Of course it's never used in the singular. A bird doesn't fly on one wing, does it?
waider: (Default)
I wonder if there's a term for English words incorrectly back-formed from their plurals? Just now I came across an otherwise well-written geometry article which used the word "vertice" where "vertex" was intended; the author evidently assumed "vertice" to be the singular of "vertices".
waider: (Default)
Just now on TV I see some guy captioned as being from the "Irish Association of Suicidology". I am appalled to discover this is actually a real word.
waider: (Default)
From the previously-cited Drummond piece, I find an example of something I've found both increasingly prevalent and increasingly annoying: the Spurious Comma.
I do not want to spend every November, for the rest of my life, trying to breathe new life into a concept, that should have been left alone years ago.
Please tell me why there is a comma after "concept" in the above sentence. Arguably the rest of 'em should go, too, but that one is the biggest offender. This, as I say, appears to be gaining in popularity: the placement of a comma where not only is there no need for one, but the insertion of which messes up the flow of the sentence. Where do people learn this stuff? Is it the same school where they teach misuse of apostrophes?
waider: (Default)
Actually, not king, but editor: if an article makes some reference to its own length (case in point: Bill Drummond's No Music Day piece[1]), I would discount that from the actual article length and chastise the author accordingly (and possibly even edit it out of the finished piece). Same goes for any filler paragraphs describing the writing process of said article, unless of course the article is actually about the writing process. I really don't care that it's hard to write about subject X, that's why you're a writing producer and I'm a writing consumer.

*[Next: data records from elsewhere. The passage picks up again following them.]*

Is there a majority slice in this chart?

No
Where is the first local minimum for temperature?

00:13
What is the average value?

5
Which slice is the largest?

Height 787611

[1] Yes, I realise this is a blog, not an article. Don't care. I'm being curmudgeonly, I can make up the rules.
waider: (Default)
I skimmed through yet another attempt to explain Google's PageRank system (summary: "we trawled everyone else's documents and glommed them into ours, producing zero new information in the process") and found, right near the start, the statement that "not all links weight the same". Personally if I'd been asked to proof the article I'd have flagged this as a typo for "weigh", but I guess in the context in which it's used it's actually a valid if annoying use of "weight".

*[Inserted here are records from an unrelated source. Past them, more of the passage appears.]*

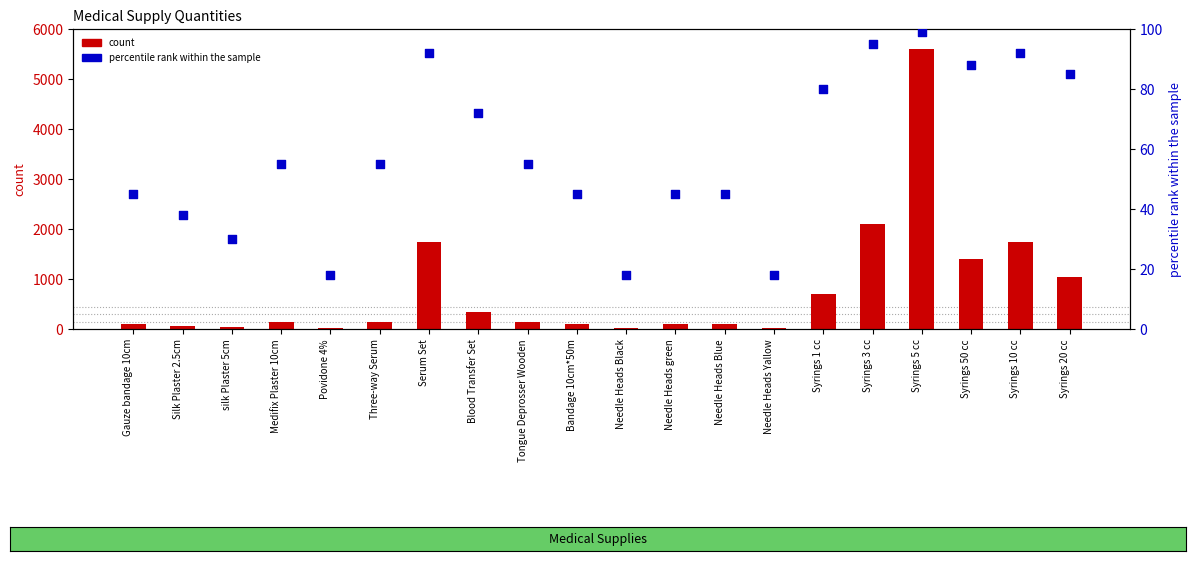

At how many categories does at least one series exceed 3055?

1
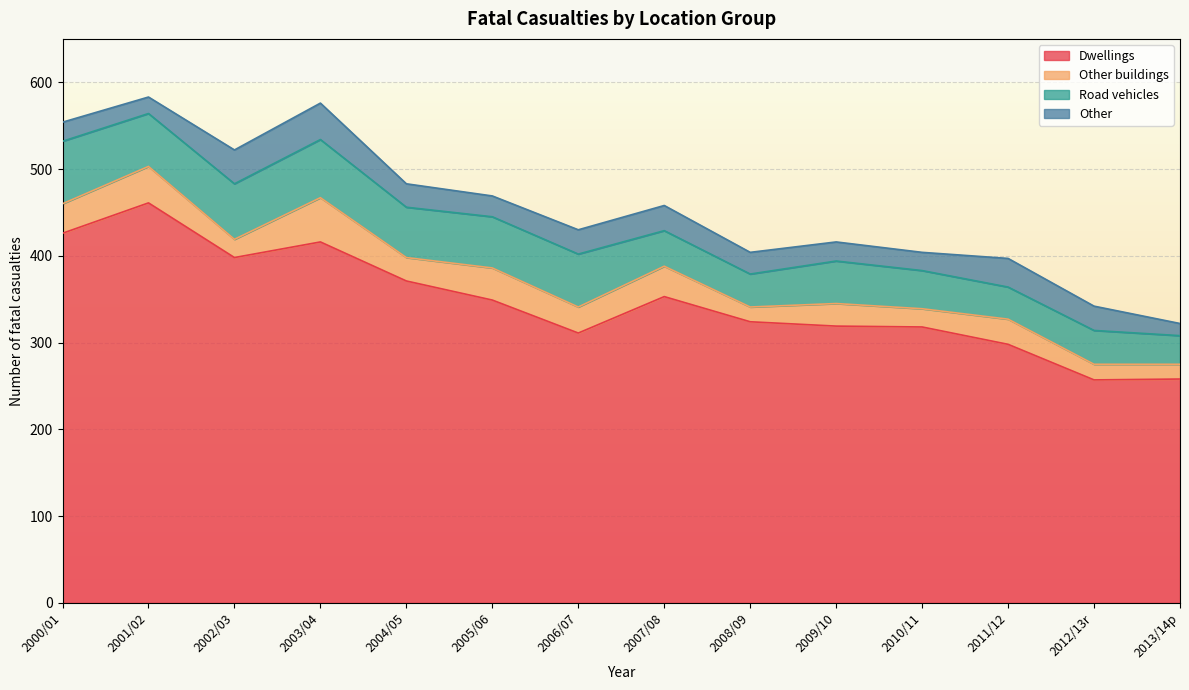

What is the minimum value for Other buildings?

17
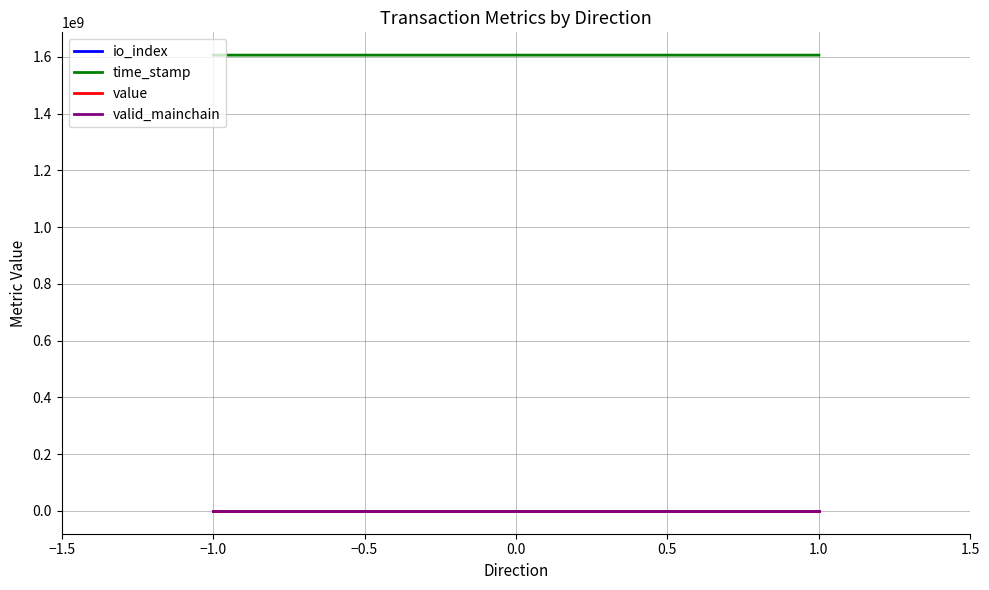

What is the average value of the valid_mainchain series?

1.0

I still think the article as a whole is pointless, though.
waider: (Default)
It's not "an issue" or "a challenge" or even "an opportunity"; it's a problem, and it needs to be fixed.
waider: (Default)
I occasionally find things on my fridge that I don't recall composing. There are a few things that I'm pretty certain other people did, and a few I've done while drunk and forgotten about, but just now I found "dating lies" and I have NO idea where it came from. Or when it appeared there.

This is why the top of the fridge declares, "I never did say all beneath".
waider: (Default)
fascinating article about a guy who tries speaking solely Irish to people in Ireland. Comes with bonus Irish phrase guide at the end.